Leonardo Jardim a été évincé pour la deuxième fois en un peu plus d’un an par la direction du club monégasque.

Il a été remplacé par l’ancien sélectionneur intérimaire de l’Espagne, Robert Moreno. Un novice en tant qu’entraîneur de club, qui arrive en principauté avec beaucoup d’ambition.

La dernière victoire éclatante en championnat 5 buts à 1 contre Lille au stade Louis II, juste avant la trêve, ne lui aura pas permis de sauver sa peau. Moins d’un an après son retour en urgence sur le banc de l’ASM pour une opération maintien, Leonardo Jardim a une nouvelle fois été démis de ses fonctions d’entraîneur du club monégasque le 28 décembre 2019. Le Portugais a été remplacé par l’ancien sélectionneur par intérim de l’Espagne, Robert Moreno.

Limogé deux fois en un peu plus d’un an

Il était revenu au chevet de l’ASM en janvier 2019 pour succéder à Thierry Henry [qui avait succédé au coach portugais en octobre 2018 — N.D.L.R.], alors que le club de la principauté pointait à une inquiétante 18ème place. Après un maintien acquis très difficilement, Leonardo Jardim, qui avait mené l’AS Monaco au titre de champion de France et aux demi-finales de la Ligue des Champions en 2017, abordait ce nouvel exercice avec la volonté de retrouver les sommets de la Ligue 1 (L1). Particulièrement dépensiers lors du dernier mercato estival [140 millions d’euros ont été investis pour l’arrivée de joueurs tels que Wissam Ben Yedder, Guillermo Maripan, Benjamin Lecomte ou encore Ruben Aguilar — N.D.L.R.], les dirigeants monégasques n’avaient d’ailleurs pas caché leur ambition de retrouver la Ligue des Champions, et donc de finir sur le podium à la fin de la saison. À mi-parcours, la situation comptable des Monégasques est loin d’être catastrophique. Actuellement septième, le club de la principauté (28 points) pointe à 5 points du troisième Rennes (33 points), et 10 de l’Olympique de Marseille (OM), deuxième (38 points), avec un match en moins pour les Monégasques [l’ASM doit affronter le Paris Saint-Germain (PSG) en match en retard au stade Louis II, mercredi 15 janvier 2020 — N.D.L.R.]. Mais le coach portugais paie notamment son début de saison chaotique : 3 points et 14 buts encaissés en 6 journées.

> ENREGISTREMENTS AFFICHÉS
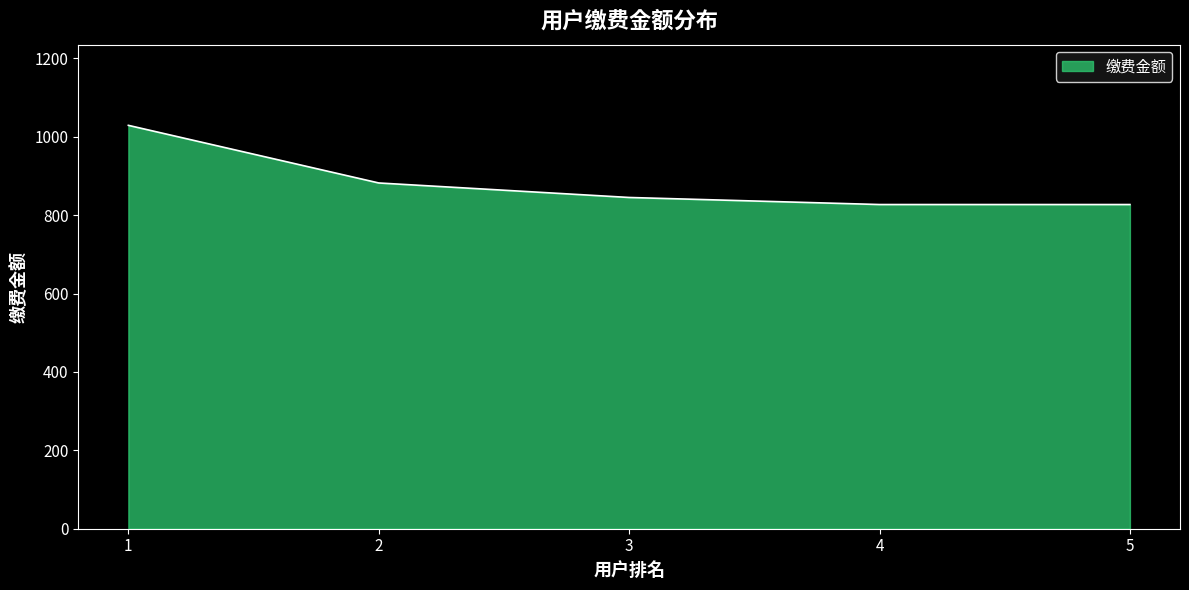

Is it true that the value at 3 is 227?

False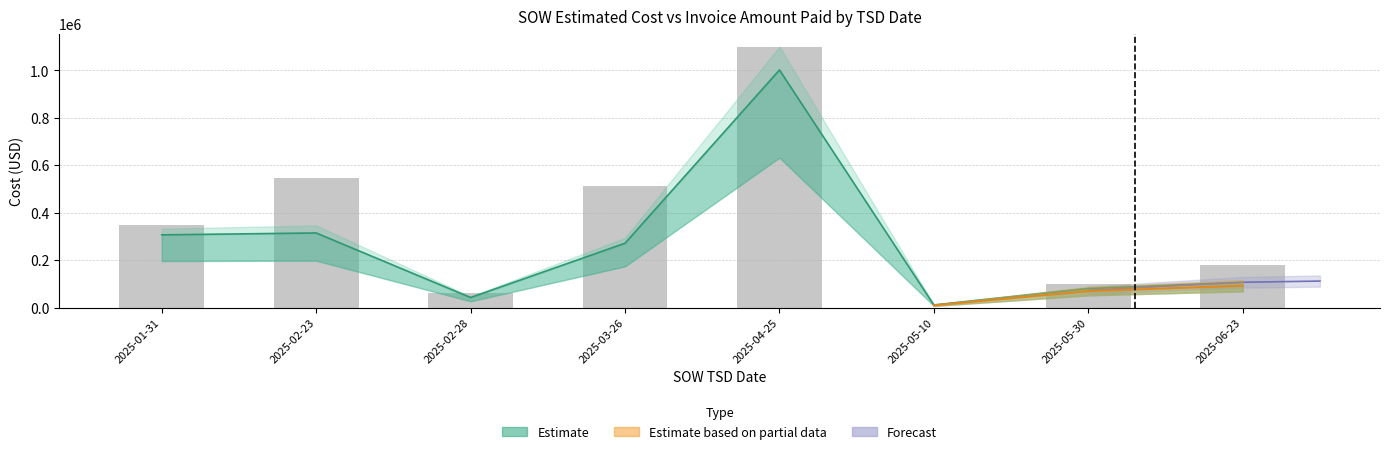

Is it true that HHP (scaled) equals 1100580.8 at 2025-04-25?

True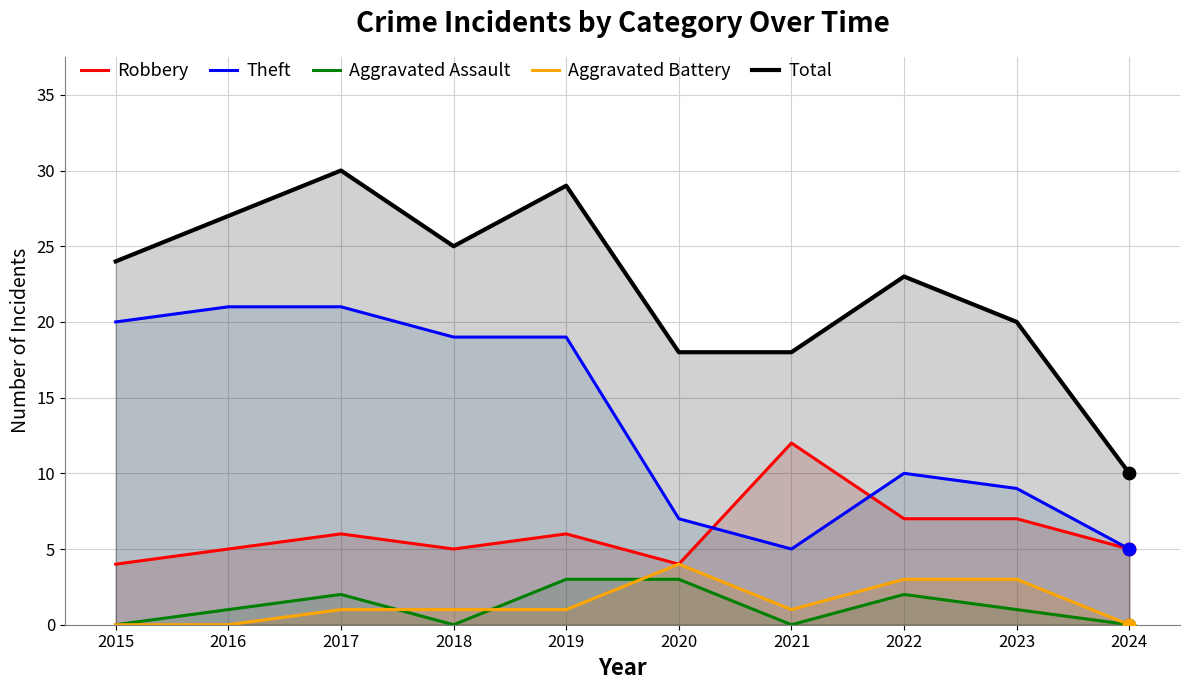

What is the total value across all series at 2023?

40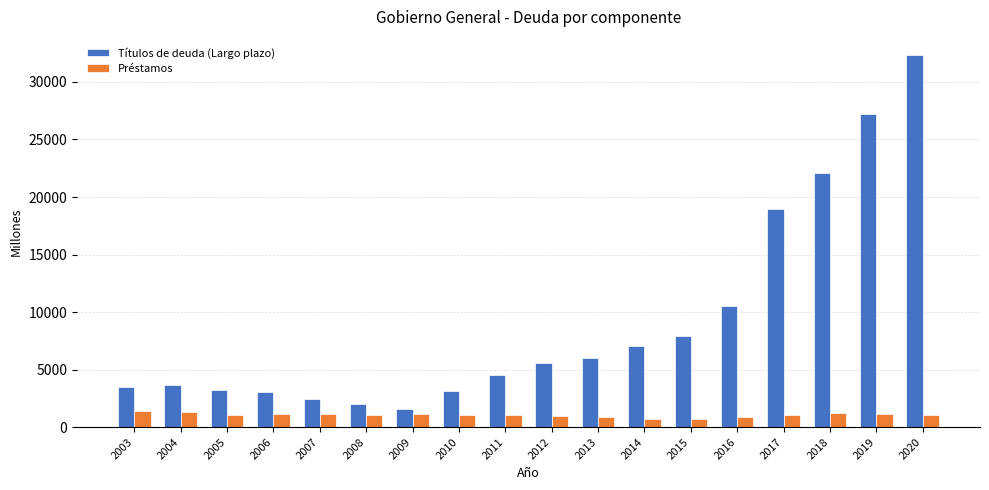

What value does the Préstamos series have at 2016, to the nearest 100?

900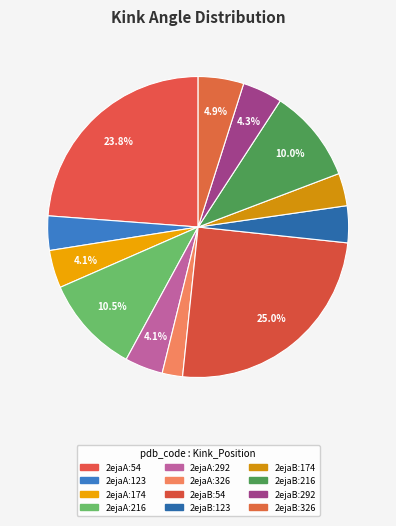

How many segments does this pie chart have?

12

---

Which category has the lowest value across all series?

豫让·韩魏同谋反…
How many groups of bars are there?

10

---

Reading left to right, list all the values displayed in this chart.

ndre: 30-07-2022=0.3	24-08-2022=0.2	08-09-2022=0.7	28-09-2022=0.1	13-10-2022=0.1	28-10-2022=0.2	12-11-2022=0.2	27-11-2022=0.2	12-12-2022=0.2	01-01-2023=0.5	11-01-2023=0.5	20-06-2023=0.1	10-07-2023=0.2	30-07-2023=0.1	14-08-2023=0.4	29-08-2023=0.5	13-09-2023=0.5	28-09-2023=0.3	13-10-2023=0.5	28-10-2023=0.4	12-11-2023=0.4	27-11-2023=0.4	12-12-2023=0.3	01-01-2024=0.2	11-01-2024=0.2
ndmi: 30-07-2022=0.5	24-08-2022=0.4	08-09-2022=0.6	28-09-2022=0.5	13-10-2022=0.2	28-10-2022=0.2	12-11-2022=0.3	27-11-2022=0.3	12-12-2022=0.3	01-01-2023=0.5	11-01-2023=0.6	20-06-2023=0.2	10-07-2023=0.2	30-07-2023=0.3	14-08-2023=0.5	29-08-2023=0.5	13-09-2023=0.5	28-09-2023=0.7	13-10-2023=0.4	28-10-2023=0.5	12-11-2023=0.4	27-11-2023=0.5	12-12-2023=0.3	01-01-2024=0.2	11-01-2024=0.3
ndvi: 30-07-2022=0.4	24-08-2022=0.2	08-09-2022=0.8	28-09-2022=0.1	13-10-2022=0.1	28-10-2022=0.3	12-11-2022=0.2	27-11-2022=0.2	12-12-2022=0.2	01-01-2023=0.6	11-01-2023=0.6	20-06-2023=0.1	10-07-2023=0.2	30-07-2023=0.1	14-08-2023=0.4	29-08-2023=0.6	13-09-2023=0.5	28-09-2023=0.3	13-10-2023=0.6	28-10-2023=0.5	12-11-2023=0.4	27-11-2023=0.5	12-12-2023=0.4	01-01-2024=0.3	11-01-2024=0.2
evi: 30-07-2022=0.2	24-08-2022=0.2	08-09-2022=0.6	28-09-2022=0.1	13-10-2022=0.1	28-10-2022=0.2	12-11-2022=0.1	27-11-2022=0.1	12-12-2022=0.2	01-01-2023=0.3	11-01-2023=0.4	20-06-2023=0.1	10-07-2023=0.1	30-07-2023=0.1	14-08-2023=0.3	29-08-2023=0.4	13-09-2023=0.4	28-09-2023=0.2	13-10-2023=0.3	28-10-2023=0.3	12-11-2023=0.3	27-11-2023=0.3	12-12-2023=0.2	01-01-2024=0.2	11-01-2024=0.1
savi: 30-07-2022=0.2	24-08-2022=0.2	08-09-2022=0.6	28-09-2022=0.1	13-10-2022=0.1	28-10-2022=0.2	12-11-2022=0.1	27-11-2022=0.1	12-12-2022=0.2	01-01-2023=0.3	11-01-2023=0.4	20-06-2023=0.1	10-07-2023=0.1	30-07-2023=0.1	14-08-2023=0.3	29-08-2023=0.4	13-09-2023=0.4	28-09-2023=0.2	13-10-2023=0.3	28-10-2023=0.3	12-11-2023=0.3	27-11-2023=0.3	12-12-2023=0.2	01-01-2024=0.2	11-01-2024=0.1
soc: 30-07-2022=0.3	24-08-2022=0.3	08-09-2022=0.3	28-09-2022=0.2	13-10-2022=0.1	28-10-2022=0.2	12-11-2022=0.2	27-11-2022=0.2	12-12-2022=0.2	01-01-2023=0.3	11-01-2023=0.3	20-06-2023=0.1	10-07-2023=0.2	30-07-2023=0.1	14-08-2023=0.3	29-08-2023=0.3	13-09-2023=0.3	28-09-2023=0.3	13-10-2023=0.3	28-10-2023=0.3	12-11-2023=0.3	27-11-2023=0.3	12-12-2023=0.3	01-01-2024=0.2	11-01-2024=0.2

> TÂCHE ASSIGNÉE 1
Reproduisez le passage de l'extrait qui commence aux mots « Leonardo Jardim a été » et se termine après « avec beaucoup d’ambition. ».
> TÂCHE ASSIGNÉE 2
D'après l'extrait, à quelle place se trouvait l'ASM lorsque Leonardo Jardim est revenu en janvier 2019 ?
Les enregistrements ne servent à rien ici.

> RÉPONSE 1
Leonardo Jardim a été évincé pour la deuxième fois en un peu plus d’un an par la direction du club monégasque.

Il a été remplacé par l’ancien sélectionneur intérimaire de l’Espagne, Robert Moreno. Un novice en tant qu’entraîneur de club, qui arrive en principauté avec beaucoup d’ambition.

> RÉPONSE 2
L'ASM pointait à une inquiétante 18ème place.